Top of Records for the exercise
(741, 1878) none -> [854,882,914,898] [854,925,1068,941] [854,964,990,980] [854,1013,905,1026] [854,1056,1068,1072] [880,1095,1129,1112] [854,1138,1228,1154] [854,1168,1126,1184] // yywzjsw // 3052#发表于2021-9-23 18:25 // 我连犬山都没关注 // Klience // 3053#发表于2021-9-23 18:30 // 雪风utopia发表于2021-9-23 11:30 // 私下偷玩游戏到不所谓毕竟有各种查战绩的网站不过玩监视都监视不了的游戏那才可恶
Bottom of Records for the exercise
Top of Records for the exercise
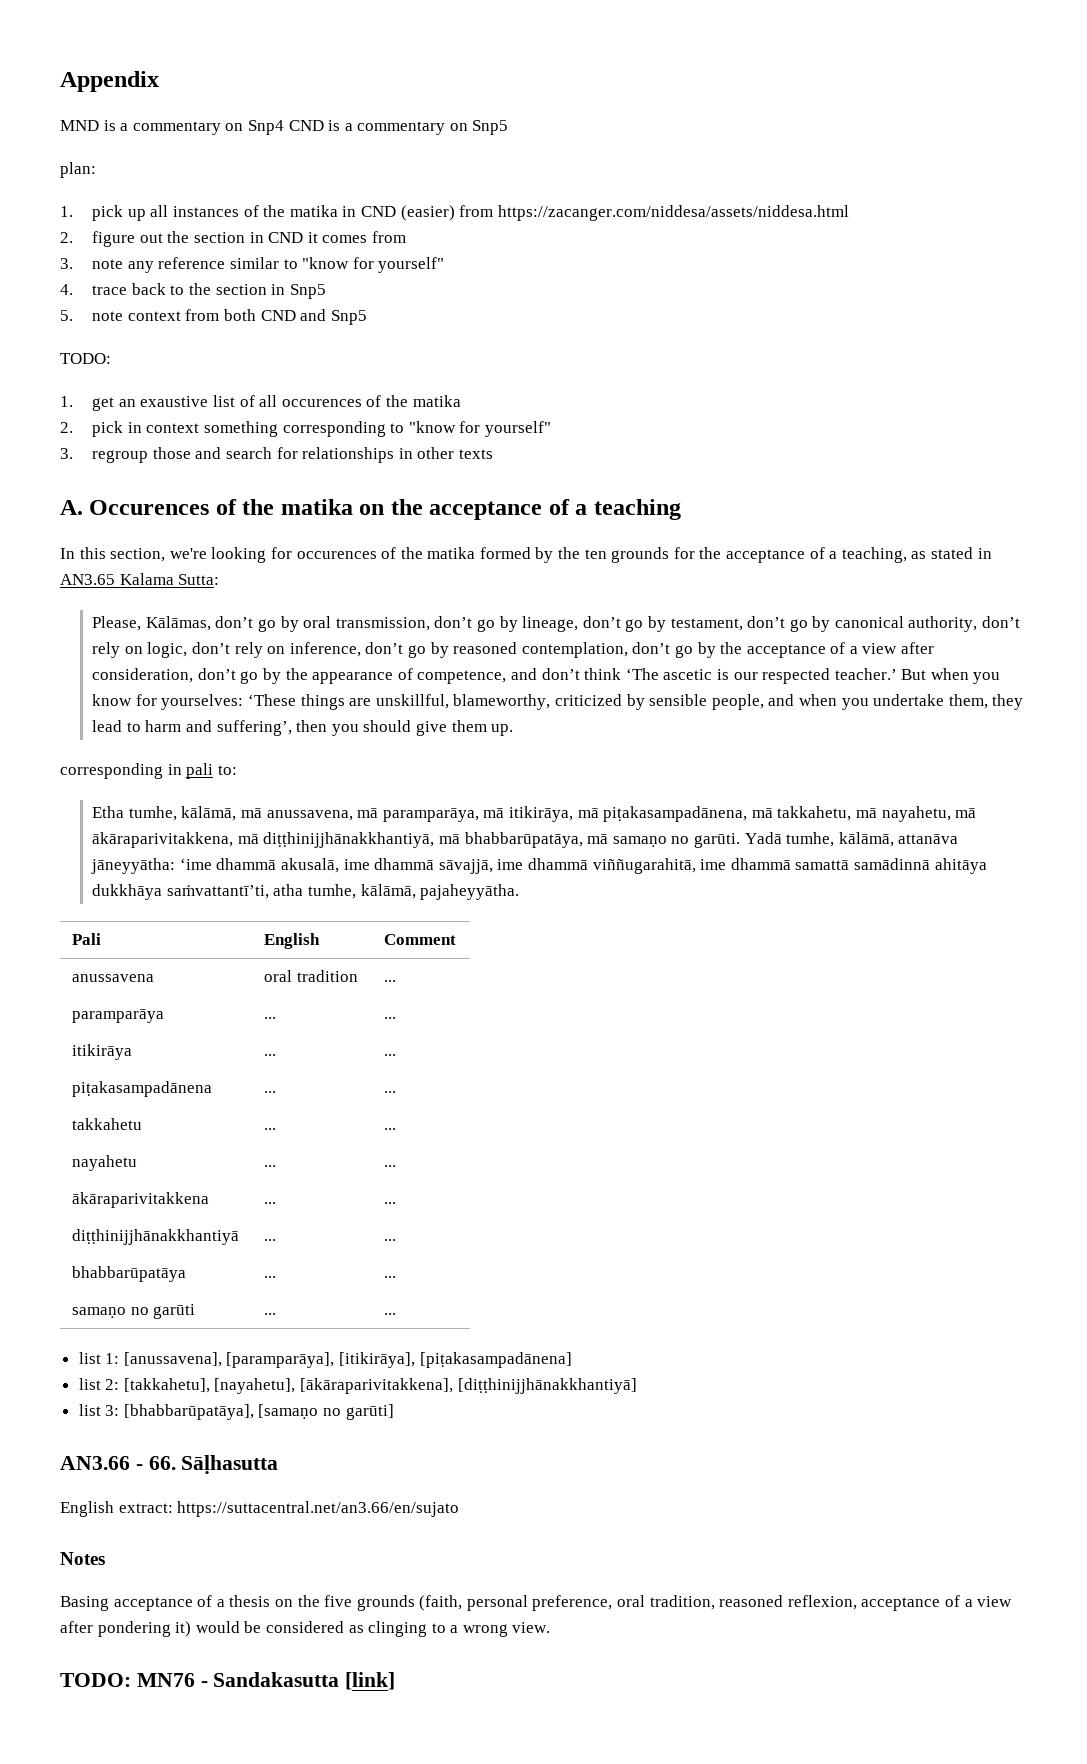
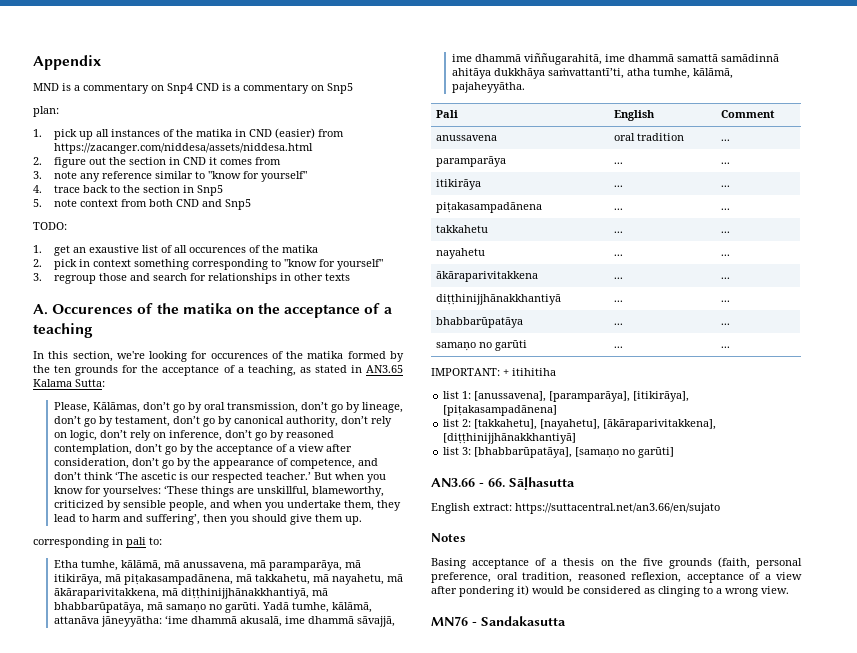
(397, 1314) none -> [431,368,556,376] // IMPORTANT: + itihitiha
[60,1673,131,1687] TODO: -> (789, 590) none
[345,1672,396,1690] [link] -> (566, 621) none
Bottom of Records for the exercise
Top of Records for the exercise
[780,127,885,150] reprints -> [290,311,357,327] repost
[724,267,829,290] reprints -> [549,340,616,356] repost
Bottom of Records for the exercise
All that is wanted is a faithful reproduction of the line above with "[780,127,885,150] reprints ->", the line with "[724,267,829,290] reprints ->", and every line in between.

• [Exercise response]:
[780,127,885,150] reprints -> [290,311,357,327] repost
[724,267,829,290] reprints -> [549,340,616,356] repost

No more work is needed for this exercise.